__Directive__
Pick up the blog post on why customers don't care about website redesigns and keep writing from its final line.

__Text passage__
+ + + +

Nobody cares about your website

Your customers couldn’t care less about your new look, your new design or whether your dog has just had kittens.

“Hi Gerry,” the Air New Zealand marketing email started off. I remember many years ago when I was a young employee at a company that had just bought its first computer. We got this word processor with an amazing feature called mail merge. We could now send lots of automated individual letters to people who owed us money. The letters went something like this:

Dear (NAME),
You owe us (AMOUNT). Pay up by tomorrow or we’ll break your legs.
Yours sincerely

We sat around and marvelled at the ability to produce so many letters automatically and how people would feel that they were receiving individually penned missives. Those letters worked so well.

I don’t think it works quite as well today. When I receive an automated marketing email addressing me by my first name, I don’t go weak at the knees: “Oh, the software knows my first name! It knows my name!” Has anyone tested to see whether these so-called personalization techniques are more likely to alienate a customer than impress them?

Anyway, back to the Air New Zealand marketing email that I don’t remember signing up to. (I’ve had pretty good experiences flying with Air New Zealand by the way.) “Welcome to the second edition of our new look monthly email.” Two fatal mistakes in the first sentence. Welcome? Hello? What’s with the welcome? I don’t want your welcome. If I want anything from you it’s your deals, and hot deals at that. When you think of your customer, imagine Tony Soprano. Nothing personal, just business. Cut the crap. Get straight to the point.

So Air New Zealand has got a new look monthly email! Stop the presses!!! Has anyone phoned CNN? This is big news. A new look monthly email! Release the press releases! What a story. I can’t wait to tell all my friends.
“Lads, lads, listen. Have I got news for you.”
“What?”
“You won’t believe it.”
“Come on, tell us.”
“You won’t believe it.”
“Come on, come on.”
“Air New Zealand has a new look monthly email.”
“You’re not serious!”
“I am.”
“You’re joking.”
“Never been more serious in my life.”
“Nah, you’re joking.”

News like that makes our day. It really does. And you’d be amazed at the amount of websites that want to give you this sort of hard news. Why, I was at the Starwood Preferred Guest website recently wanting to check what they offered in Athens when I was confronted with content that told me that the site was “redesigned and ready to help you plan your adventures. Take a few minutes to customize your account profile to ensure you take advantage of all that our new site has to offer.”

And you know what, I didn’t take those few minutes. That sounded like a real pain to me. I just wanted to quickly check availability and see if there were any good deals. I had zero interest in designs, redesigns, bee-designs, knee-designs or we-designs. (Which are what most redesigns really are; done more because of internal egos than because of external needs.)

I just wanted the website to work. How thoughtless, cruel and uncaring of me. But then I’m only a customer.

 

14 responses


  1. I won’t mention my website, it’s being redesigned …

    I loved it all and especially this one “When you think of your customer, imagine Tony Soprano. Nothing personal, just business. Cut the crap. Get straight to the point”.


  2. Gerry, Gerry, Gerry,… I LOVE YOU! :)

+ + + +

__Source material__

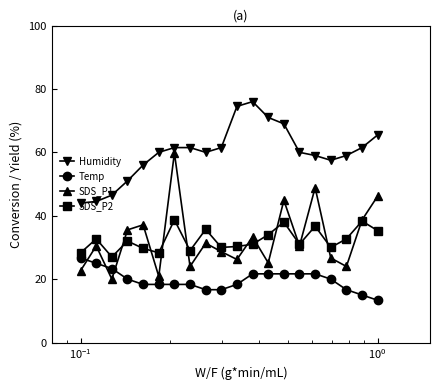

Which series has the largest range (max minus min)?

SDS_P1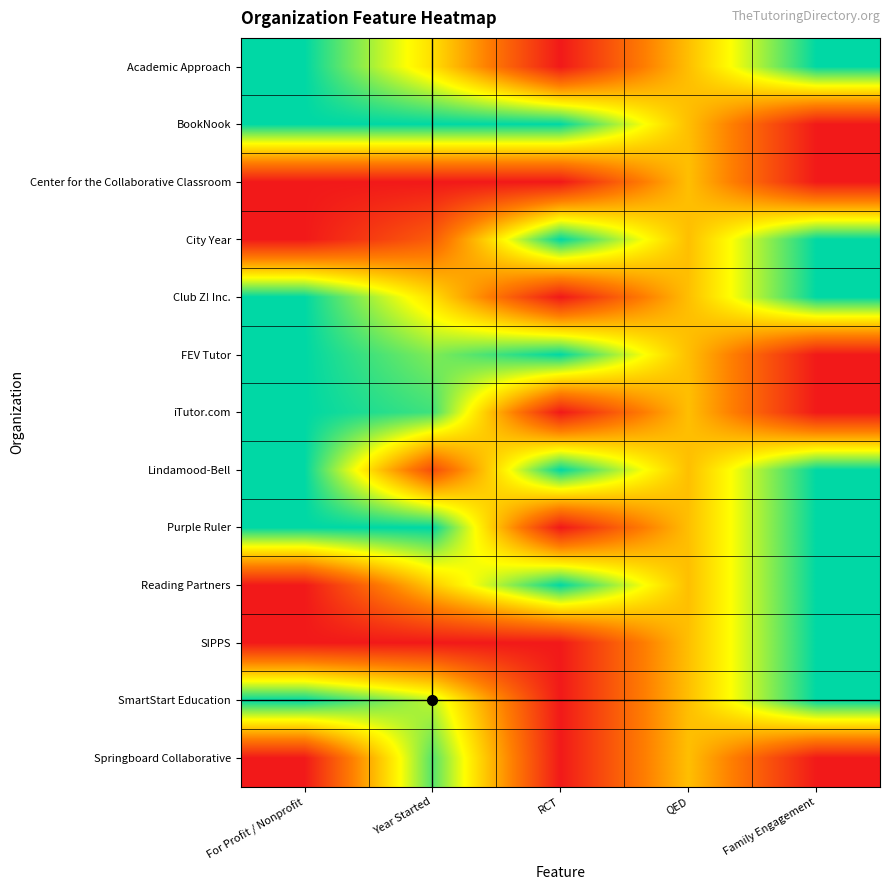

How many data points does each series have?

5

+ + + +

__Response__
  3. Brilliant read!


  4. So… just to be clear, you’re saying that you are NOT a fan of their web site?


  5. Sadly, not enough people listen to Gerry; otherwise, the world - or at least the web - would have been a better place.


  6. I loved this post. I thought I was the only one who got pissy when companies addressed me by name. Give me the deals and cut the chit-chat!


  7. I try to explain to people that no-one cares about being welcomed to a website, yet still every front page begins ‘Welcome to the Department of…’. When you go into a shop or a bank, you don’t think “How rude - there’s no big sign welcoming me.”

    I try to instill the maxim that ‘Anything which isn’t useful information is getting in the way of the useful information’ - and plainly ‘Welcome to…’ is not useful information. It’s a pointless sentence that the user has to get past to get where they want to be.


  8. Mike, couldn’t agree more–well put!


  9. YAY.


  10. Dear Gerry:

    Say nice things about my website or I will break your legs.

    Yours sincerely,
    Nancy


  11. Gerry.

    Bloody. Brilliant. Post.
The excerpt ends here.